There were large geological and seismic uncertainties in terms of depth to reach the reservoir. Not only was it important to land the well at the right true vertical depth (TVD) for maximum reservoir exposure, but also setting casing as close as possible to formations with different pressure regimes was imperative from a safety point of view. Borehole seismic-while- drilling was seen as the most cost-effective solution.

The WDP Network transmitted the seismic memory data in real time to surface, enabling detection of formations ahead of the bit.

This is the first time that this has been achieved.

The seismic-while-drilling tool detected relevant formations 200 m (656 ft) TVD below the tool in real time. Real-time first-break data were used to update velocity profiles for reduction of the surface seismic. In addition, reflective data were processed continually after each connection to look below the bit for distances up to 200 m TVD. Although this achievement could have been done with mud pulse telemetry, such results would have taken significantly longer, and data quality would have suffered.

Final results

Valuable rig time was saved due to the instantaneous data transmission enabled by WDP, and at least three dedicated reamer runs were saved by using the integrated dual reamer setup.

The wells were landed and navigated within the reservoir with real-time recorded quality formation evaluation, annular pressure and drilling dynamics data from the BHA and annular pressure and drilling dynamics data measured all along the string with ASM tools.
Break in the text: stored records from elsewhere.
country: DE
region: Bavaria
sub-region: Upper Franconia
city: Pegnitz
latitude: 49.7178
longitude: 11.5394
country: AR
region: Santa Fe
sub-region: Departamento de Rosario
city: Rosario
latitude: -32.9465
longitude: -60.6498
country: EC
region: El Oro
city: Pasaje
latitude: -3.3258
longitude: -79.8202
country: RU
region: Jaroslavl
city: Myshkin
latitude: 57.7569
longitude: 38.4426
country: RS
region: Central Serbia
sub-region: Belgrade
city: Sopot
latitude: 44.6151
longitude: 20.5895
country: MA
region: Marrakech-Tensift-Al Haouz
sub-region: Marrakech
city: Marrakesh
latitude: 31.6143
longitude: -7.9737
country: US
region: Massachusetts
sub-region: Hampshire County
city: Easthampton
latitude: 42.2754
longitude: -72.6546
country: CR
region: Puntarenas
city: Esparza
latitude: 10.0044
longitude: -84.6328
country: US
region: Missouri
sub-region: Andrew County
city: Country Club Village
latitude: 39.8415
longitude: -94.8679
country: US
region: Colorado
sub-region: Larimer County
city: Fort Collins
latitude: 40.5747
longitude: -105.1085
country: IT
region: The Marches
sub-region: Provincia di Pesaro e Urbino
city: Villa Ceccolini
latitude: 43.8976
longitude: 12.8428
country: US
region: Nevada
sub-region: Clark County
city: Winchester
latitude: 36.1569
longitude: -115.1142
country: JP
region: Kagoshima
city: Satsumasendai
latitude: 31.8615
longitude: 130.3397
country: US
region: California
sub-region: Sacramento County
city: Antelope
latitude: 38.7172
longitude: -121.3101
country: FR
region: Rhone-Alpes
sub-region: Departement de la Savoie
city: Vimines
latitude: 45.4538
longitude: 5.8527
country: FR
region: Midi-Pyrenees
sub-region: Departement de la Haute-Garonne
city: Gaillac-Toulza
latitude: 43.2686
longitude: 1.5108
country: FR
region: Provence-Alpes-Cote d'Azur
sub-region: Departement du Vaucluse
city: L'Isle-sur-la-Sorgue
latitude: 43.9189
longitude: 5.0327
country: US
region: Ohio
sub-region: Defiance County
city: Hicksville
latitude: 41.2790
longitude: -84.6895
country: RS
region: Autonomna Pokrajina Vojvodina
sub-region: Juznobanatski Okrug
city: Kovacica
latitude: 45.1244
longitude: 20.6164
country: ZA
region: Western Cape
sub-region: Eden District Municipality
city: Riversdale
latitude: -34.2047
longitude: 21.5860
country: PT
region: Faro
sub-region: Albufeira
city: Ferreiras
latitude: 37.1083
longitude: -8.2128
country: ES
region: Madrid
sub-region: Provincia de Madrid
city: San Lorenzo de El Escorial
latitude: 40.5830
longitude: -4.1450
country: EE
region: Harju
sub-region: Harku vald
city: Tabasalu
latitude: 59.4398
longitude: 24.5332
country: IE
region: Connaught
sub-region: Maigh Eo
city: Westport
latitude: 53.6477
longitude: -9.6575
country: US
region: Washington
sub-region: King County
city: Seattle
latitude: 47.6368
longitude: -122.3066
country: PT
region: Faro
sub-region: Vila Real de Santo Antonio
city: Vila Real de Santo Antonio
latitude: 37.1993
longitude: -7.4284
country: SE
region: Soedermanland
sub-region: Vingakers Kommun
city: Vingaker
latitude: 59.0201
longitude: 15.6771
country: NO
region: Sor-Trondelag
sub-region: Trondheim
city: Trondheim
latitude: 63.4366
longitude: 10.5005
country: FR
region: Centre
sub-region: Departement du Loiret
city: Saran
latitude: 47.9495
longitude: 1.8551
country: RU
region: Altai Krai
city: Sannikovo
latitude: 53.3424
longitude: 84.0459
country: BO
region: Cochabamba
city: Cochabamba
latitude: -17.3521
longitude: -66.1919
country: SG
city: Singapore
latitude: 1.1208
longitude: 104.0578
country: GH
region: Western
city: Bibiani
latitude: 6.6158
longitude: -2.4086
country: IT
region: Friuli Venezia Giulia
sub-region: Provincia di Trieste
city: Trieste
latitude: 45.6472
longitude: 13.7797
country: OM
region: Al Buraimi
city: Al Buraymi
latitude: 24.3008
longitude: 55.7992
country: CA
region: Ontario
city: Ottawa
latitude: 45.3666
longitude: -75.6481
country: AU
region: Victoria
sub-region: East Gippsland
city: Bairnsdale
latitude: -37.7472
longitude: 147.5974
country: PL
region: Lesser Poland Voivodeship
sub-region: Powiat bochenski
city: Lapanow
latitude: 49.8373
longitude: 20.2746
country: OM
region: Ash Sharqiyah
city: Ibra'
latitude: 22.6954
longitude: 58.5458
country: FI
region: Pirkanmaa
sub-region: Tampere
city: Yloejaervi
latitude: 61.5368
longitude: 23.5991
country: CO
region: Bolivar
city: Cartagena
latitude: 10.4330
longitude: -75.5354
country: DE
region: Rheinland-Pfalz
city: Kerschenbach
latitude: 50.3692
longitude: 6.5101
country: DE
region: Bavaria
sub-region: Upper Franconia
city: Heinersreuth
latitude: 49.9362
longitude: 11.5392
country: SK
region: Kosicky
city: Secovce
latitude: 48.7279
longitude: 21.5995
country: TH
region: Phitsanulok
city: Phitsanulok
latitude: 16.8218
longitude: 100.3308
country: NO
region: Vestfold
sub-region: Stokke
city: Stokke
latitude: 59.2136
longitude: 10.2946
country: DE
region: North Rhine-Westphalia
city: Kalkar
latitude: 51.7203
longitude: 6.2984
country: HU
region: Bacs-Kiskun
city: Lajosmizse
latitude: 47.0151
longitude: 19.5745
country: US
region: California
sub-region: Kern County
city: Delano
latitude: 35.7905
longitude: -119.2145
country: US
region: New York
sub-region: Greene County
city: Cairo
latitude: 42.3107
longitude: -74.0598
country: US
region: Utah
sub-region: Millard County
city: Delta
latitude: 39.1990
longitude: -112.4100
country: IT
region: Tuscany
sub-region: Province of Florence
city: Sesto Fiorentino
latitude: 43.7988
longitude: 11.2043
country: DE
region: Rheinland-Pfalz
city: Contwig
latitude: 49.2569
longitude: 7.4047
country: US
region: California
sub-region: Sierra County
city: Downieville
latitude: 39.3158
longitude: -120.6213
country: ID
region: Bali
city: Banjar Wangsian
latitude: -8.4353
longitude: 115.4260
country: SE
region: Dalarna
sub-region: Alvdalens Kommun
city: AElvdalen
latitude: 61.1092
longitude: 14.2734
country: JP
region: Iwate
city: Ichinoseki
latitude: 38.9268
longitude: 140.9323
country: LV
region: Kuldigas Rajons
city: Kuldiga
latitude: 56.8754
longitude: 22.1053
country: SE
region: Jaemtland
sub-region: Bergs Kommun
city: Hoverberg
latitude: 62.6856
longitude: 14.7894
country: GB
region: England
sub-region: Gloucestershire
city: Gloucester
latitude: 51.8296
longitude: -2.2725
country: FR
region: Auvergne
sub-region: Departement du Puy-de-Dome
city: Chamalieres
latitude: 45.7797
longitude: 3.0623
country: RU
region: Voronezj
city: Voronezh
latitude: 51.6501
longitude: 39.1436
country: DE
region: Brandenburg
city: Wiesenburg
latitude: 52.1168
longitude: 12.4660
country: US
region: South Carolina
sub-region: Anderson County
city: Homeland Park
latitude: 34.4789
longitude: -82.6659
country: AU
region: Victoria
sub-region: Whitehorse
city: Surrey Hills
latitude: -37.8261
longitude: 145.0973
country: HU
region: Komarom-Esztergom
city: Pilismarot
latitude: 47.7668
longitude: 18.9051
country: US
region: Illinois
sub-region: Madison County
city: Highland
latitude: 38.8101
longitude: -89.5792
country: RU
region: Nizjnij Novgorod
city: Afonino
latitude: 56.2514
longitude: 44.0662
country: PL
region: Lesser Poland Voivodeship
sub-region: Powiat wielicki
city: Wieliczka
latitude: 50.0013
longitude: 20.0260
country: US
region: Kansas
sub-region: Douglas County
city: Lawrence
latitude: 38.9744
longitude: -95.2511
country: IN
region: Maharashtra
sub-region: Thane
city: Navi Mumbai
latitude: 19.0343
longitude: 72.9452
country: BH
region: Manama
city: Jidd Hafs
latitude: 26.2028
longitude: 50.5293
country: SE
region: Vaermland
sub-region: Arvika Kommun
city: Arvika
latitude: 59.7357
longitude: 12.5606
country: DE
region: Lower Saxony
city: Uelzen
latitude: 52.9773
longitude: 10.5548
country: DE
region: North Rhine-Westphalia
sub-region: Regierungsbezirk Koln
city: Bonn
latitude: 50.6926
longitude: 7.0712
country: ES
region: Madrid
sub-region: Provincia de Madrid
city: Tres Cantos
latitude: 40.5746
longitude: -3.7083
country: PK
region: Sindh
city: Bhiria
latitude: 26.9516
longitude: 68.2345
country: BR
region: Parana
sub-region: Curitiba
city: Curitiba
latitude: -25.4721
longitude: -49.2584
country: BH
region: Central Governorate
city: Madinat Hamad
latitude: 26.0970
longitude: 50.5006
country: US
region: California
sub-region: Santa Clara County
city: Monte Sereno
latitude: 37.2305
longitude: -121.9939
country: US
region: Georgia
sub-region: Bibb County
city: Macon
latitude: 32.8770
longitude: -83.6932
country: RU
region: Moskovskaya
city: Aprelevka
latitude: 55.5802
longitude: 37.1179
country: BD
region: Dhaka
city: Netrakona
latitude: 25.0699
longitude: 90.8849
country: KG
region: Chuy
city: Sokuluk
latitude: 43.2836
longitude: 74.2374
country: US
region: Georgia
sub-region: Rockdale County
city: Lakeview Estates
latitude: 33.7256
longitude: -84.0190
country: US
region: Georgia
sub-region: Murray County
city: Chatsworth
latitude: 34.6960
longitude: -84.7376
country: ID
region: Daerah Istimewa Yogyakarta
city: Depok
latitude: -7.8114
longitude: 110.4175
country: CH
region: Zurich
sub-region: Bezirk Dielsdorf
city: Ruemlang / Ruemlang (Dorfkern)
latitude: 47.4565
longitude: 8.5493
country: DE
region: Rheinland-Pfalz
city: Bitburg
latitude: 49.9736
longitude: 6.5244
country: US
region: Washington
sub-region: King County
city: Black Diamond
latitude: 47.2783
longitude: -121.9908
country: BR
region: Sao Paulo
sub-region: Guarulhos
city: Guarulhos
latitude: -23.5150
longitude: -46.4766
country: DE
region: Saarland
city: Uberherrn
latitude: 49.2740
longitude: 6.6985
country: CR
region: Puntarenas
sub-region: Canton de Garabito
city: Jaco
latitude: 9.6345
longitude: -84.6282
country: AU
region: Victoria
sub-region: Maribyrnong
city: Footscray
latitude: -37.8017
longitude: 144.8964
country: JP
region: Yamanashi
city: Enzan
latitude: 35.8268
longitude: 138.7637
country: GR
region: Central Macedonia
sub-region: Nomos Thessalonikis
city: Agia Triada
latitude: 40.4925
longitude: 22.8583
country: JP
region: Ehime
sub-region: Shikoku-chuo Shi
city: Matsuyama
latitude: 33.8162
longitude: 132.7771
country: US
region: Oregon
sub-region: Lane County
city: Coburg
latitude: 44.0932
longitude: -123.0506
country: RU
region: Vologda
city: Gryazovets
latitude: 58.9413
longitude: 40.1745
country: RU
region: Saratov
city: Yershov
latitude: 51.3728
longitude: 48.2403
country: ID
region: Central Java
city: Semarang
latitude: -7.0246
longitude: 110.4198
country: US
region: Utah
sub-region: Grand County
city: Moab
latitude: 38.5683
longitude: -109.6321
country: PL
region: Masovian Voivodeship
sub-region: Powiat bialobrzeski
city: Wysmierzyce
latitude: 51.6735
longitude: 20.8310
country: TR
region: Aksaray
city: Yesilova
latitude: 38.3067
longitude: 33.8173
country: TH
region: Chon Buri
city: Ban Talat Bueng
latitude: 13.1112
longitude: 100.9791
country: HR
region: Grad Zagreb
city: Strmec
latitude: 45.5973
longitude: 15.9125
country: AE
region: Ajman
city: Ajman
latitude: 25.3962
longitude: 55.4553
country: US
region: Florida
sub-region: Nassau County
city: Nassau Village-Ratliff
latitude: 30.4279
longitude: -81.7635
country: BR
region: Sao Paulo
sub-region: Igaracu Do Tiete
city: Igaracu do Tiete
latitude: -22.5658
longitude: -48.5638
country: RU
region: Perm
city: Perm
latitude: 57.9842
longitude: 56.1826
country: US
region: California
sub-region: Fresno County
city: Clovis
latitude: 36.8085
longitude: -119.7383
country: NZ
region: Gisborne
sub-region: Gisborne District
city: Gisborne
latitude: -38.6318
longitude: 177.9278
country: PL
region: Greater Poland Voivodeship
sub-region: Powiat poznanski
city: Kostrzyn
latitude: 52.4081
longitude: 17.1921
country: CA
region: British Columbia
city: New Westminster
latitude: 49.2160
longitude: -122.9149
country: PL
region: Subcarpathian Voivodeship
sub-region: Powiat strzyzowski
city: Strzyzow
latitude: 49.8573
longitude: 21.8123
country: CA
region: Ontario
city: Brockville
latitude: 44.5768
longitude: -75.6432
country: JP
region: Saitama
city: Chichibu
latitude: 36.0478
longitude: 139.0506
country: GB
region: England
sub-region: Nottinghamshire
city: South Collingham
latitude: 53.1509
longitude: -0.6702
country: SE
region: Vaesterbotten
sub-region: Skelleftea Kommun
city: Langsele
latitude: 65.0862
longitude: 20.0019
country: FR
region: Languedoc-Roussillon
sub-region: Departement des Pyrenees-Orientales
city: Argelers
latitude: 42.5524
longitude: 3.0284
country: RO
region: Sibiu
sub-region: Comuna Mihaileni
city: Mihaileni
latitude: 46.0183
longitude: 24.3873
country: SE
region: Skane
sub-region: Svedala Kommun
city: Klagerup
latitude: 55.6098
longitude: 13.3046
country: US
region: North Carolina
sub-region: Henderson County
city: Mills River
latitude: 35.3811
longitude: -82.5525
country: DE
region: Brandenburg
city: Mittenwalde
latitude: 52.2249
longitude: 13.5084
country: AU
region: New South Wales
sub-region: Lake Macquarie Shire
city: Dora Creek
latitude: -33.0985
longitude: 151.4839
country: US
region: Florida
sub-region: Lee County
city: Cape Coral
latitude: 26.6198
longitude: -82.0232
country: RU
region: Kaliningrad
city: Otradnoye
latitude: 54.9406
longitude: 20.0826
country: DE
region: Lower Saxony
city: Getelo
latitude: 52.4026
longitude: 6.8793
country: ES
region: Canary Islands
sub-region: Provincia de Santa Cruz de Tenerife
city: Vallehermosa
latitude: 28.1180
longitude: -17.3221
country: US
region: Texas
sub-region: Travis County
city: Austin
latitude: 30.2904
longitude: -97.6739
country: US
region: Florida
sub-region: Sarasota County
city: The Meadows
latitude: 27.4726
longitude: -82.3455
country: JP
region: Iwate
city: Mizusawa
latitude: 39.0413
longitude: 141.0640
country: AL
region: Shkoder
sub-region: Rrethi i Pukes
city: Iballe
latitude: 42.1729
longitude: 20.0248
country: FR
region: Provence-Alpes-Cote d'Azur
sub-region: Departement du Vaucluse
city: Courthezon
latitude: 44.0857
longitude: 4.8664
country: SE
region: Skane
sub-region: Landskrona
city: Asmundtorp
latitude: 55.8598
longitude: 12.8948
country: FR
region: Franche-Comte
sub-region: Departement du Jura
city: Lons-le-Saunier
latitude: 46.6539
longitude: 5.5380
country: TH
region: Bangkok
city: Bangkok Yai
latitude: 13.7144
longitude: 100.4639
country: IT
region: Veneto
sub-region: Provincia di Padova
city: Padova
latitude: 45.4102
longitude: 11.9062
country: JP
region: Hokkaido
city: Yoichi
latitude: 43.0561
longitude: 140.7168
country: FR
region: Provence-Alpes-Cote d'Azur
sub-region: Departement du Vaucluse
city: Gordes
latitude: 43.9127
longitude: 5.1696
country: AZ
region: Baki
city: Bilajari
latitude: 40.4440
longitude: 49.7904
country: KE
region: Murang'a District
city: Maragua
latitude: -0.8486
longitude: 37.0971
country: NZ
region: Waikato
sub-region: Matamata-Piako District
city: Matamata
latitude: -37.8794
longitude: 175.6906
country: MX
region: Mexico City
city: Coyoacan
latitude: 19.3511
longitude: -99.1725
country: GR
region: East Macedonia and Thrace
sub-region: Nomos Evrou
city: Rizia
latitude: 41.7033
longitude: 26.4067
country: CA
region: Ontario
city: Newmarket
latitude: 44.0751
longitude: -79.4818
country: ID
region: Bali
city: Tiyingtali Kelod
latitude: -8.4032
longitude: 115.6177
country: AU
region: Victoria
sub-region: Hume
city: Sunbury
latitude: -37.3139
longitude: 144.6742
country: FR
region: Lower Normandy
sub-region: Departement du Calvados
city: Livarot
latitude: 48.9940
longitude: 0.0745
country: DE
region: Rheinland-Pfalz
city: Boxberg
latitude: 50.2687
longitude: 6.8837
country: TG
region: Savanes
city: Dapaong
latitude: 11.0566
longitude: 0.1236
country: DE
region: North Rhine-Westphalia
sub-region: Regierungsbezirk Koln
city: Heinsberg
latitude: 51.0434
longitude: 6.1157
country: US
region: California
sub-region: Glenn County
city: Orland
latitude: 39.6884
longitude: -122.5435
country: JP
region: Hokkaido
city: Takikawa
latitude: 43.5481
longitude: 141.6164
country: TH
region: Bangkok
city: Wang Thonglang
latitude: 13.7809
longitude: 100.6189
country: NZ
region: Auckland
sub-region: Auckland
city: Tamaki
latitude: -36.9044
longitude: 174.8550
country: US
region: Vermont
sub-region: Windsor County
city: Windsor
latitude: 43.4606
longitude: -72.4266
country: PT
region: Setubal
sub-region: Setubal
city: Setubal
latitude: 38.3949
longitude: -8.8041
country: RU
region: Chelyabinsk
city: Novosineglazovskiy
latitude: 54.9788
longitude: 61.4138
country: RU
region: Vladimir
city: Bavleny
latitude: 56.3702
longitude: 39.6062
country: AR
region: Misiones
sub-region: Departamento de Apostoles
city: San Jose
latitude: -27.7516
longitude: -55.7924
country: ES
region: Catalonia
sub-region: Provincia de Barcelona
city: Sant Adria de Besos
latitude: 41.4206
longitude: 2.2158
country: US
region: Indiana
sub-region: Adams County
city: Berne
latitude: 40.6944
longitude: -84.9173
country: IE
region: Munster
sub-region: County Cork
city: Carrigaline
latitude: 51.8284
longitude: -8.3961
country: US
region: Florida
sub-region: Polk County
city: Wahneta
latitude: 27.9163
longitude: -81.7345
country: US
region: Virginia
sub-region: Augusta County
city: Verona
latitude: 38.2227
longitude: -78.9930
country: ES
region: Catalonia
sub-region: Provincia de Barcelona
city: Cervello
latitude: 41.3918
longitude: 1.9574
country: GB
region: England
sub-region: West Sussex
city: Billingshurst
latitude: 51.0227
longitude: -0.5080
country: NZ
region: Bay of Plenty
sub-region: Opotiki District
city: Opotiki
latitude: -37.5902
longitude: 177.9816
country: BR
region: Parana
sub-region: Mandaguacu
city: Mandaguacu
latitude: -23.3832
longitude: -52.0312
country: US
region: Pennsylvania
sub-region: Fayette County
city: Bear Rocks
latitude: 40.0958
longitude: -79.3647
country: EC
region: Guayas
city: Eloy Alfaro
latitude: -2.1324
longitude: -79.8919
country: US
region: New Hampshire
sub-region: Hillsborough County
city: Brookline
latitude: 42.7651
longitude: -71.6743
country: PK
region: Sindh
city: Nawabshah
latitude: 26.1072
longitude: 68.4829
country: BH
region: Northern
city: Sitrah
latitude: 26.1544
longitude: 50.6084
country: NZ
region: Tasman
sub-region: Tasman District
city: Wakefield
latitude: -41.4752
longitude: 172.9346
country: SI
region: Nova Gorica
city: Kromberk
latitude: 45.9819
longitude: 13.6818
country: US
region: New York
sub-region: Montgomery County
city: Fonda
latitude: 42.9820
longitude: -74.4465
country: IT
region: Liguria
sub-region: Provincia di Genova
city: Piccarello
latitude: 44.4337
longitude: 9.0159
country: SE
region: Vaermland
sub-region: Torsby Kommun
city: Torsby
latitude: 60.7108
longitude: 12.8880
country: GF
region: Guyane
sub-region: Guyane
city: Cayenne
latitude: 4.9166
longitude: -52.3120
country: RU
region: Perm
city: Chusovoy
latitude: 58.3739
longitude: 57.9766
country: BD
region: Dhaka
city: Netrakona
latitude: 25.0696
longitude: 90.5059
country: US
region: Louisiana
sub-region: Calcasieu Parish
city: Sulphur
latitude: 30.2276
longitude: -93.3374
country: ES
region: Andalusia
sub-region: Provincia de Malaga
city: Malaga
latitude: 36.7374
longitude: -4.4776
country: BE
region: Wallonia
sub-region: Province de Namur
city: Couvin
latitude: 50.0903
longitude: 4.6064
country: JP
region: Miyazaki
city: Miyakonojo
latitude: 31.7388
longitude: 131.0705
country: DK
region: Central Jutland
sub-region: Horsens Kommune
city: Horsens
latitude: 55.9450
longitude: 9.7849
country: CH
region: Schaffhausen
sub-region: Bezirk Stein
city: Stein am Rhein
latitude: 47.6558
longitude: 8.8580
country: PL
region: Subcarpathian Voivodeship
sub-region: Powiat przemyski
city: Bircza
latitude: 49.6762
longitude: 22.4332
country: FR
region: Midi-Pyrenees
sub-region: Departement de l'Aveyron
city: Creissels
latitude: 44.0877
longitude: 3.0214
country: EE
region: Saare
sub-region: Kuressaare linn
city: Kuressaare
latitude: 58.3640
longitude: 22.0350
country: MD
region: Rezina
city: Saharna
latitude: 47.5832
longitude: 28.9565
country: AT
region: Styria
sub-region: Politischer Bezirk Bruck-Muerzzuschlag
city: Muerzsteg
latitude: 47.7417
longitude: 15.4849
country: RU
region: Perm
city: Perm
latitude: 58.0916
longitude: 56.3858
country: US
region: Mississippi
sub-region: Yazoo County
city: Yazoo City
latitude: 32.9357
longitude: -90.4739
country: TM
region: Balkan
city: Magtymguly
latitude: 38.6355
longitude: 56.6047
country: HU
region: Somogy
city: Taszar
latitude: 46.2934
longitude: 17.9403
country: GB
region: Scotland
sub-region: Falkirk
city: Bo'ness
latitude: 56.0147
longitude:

High-resolution images were available for real-time decision making, and images such as short-spaced density images were used for wellbore breakout indicators.

This resulted in improved geological understanding based on enhanced formation evaluation data acquired in real time that led to subsequent improved wellbore placement and increased reservoir section length. Netto- gross ratio was increased by more than 28% compared to expected and more than 200 m more reservoir was drilled and completed. In total, the geosteering optimized net sands by about 1,000 m (3,281 ft) measured depth over three horizontal sections.

This extension in drain length, together with the optimum wellbore placement within the reservoir, actually saved the operator from drilling another well since planned drain section length and quality already had been achieved.